Pour le Groupe de la Banque mondiale, les deux priorités à Djibouti sont la réduction de la pauvreté et l’amélioration de l’environnement des affaires afin de susciter des investissements. L’essentiel de son financement provient de l’Association internationale de développement (IDA), le fonds de la Banque mondiale qui accorde des dons et des crédits aux pays les plus pauvres. L’enveloppe IDA actuelle s’élève  à 31 millions de dollars E.U. pour les programmes de la stratégie en cours. La Société financière internationale (IFC) travaille en collaboration  avec la Banque mondiale pour faciliter les procédures de création d’entreprises dans le pays pour les investisseurs étrangers, avec l’introduction d’un « guichet unique » où accomplir la totalité des procédures d’enregistrement. En juin 2014, la Banque a organisé un forum de haut niveau d’échange Sud-Sud avec des pays ayant à peu près la même taille que Djibouti (Cabo-Verde, Dubaï et Maurice) dans le but de partager des expériences sur les meilleures stratégies de croissance.

En novembre 2015, le portefeuille du Groupe de la Banque mondiale à Djibouti comprenait sept projets de l’IDA, le fonds de la Banque destiné aux pays les plus pauvres, pour un engagement total d’environ 45 millions de dollars (en dons et crédits),  et plusieurs  fonds fiduciaires s’élevant à 24 millions de dollars (en dons).

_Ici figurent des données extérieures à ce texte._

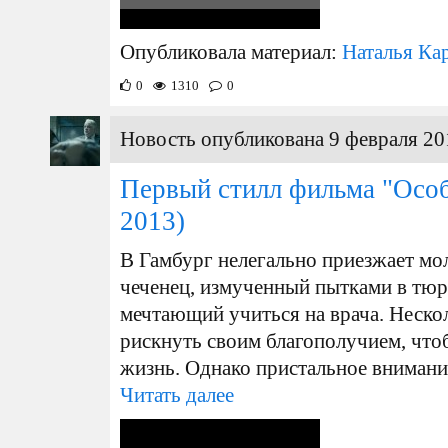
Опубликовала материал:
Наталья Ка
0
1310
0
Новость опубликована 9 февраля 20
Первый стилл фильма "Особ
2013)
В Гамбург нелегально приезжает мо
чеченец, измученный пытками в тюр
мечтающий учиться на врача. Неско
рискнуть своим благополучием, что
жизнь. Однако пристальное внимание
Читать далее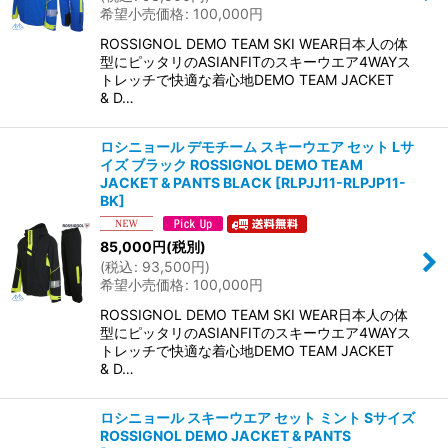
希望小売価格
:
100,000
円
ROSSIGNOL DEMO TEAM SKI WEAR日本人の体
型にピッタリのASIANFITのスキーウエア4WAYス
トレッチで快適な着心地DEMO TEAM JACKET
& D…
ロシニョール デモチーム スキーウエア セット Lサ
イズ ブラック ROSSIGNOL DEMO TEAM
JACKET & PANTS BLACK
[
RLPJJ11-RLPJP11-
BK
]
85,000
円
(税別)
(
税込
:
93,500
円
)
希望小売価格
:
100,000
円
ROSSIGNOL DEMO TEAM SKI WEAR日本人の体
型にピッタリのASIANFITのスキーウエア4WAYス
トレッチで快適な着心地DEMO TEAM JACKET
& D…
ロシニョール スキーウエア セット ミント Sサイズ
ROSSIGNOL DEMO JACKET & PANTS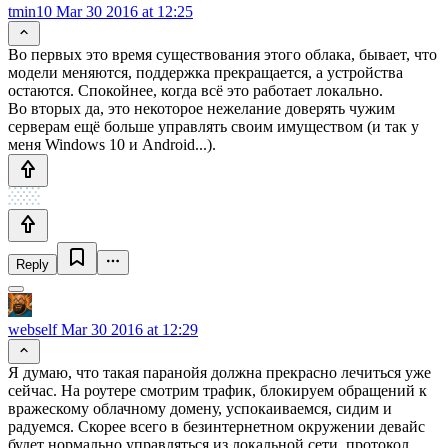
tmin10
Mar 30 2016 at 12:25
Во первых это время существования этого облака, бывает, что
модели меняются, поддержка прекращается, а устройства
остаются. Спокойнее, когда всё это работает локально.
Во вторых да, это некоторое нежелание доверять чужим
серверам ещё больше управлять своим имуществом (и так у
меня Windows 10 и Android...).
Reply
webself
Mar 30 2016 at 12:29
Я думаю, что такая паранойя должна прекрасно лечиться уже
сейчас. На роутере смотрим трафик, блокируем обращений к
вражескому облачному домену, успокаиваемся, сидим и
радуемся. Скорее всего в безинтернетном окружении девайс
будет нормально управляться из локальной сети, протокол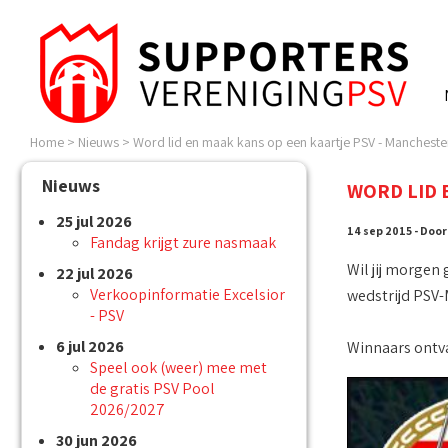
Home
>
Nieuws
>
Word lid en maak kans op een kaartje PSV - Mancheste
Nieuws
WORD LID 
25 jul 2026
14 sep 2015 - Door:
Fandag krijgt zure nasmaak
Wil jij morgen 
22 jul 2026
Verkoopinformatie Excelsior
wedstrijd PSV-
- PSV
6 jul 2026
Winnaars ontva
Speel ook (weer) mee met
de gratis PSV Pool
2026/2027
30 jun 2026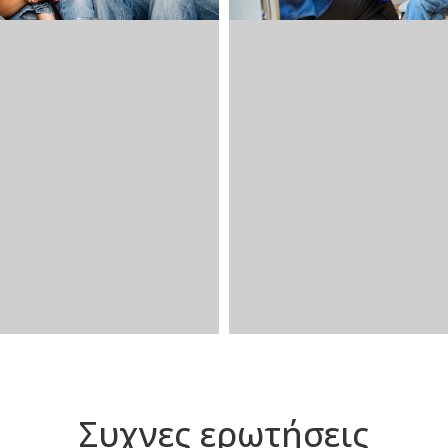
Συχνες ερωτήσεις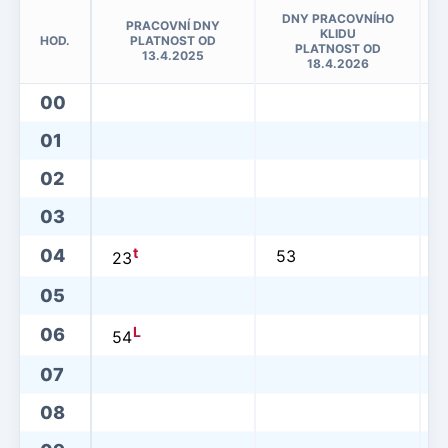
DNY PRACOVNÍHO
PRACOVNÍ DNY
KLIDU
HOD.
PLATNOST OD
PLATNOST OD
13.4.2025
18.4.2026
00
01
02
03
t
04
53
23
05
L
06
54
07
08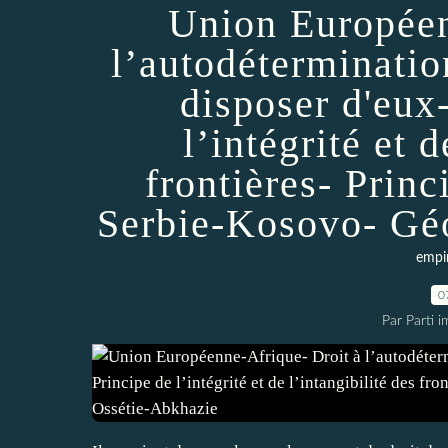
Union Européen
l’autodéterminatio
disposer d'eu
l’intégrité et d
frontières- Prin
Serbie-Kosovo- Géo
empi
0
Par Parti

Ce portefeuille couvre plusieurs domaines dont notamment la protection sociale, l’énergie, le développement communautaire rural, la réduction de la pauvreté urbaine, la santé, l’éducation, la gestion des risques de catastrophe ainsi que la gouvernance et le développement du secteur privé, tout en privilégiant les thématiques transversales que sont notamment la jeunesse et l’égalité hommes-femmes.

« Nous intervenons déjà dans plusieurs secteurs dans notre  portefeuille », souligne Homa-Zahra Fotouhi, représentante résidente de la Banque mondiale. « En ce qui concerne l’allocation des ressources pour les deux prochaines années, nous recommandons de concentrer les efforts sur les activités qui contribuent à la création d’emplois et à la réduction de la pauvreté, en s’appuyant sur les bons résultats obtenus jusqu’ici avec le gouvernement. »

La Banque mondiale a accompagné les autorités djiboutiennes à améliorer de manière significative l’accès des populations les plus pauvres et les plus vulnérables à certains services comme l’eau et l’électricité. Le projet d’électrification à Balballa, une banlieue pauvre de Djibouti, a permis d’installer des réverbères et des transformateurs et de raccorder près de 27 000 habitants grâce à 4 000 lignes électriques privées.

Les habitants de Quartier 7, autre site défavorisé de la capitale, bénéficient désormais d’un centre de santé, d’un centre communautaire, de terrains de sport et d’une crèche, le projet ayant également contribué à la rénovation des égouts et à l’acquisition d’un camion hydrocureur. Enfin, un projet innovant a permis à des familles démunies d’assurer des services communautaires rémunérés en échange de conseils pratiques sur la nutrition des femmes enceintes et des enfants en bas âge, qui a attiré plus de 10 000 femmes.

En dehors de la capitale, des moyens financiers ont été alloués au développement des communautés rurales, en fournissant ainsi à plus de 1 600 ménages disposant d’un cheptel de 10 000 têtes des citernes et des sources d’eau potable ou encore en construisant des locaux pour les pêcheurs avec des installations permettant aux femmes de vendre leur poisson.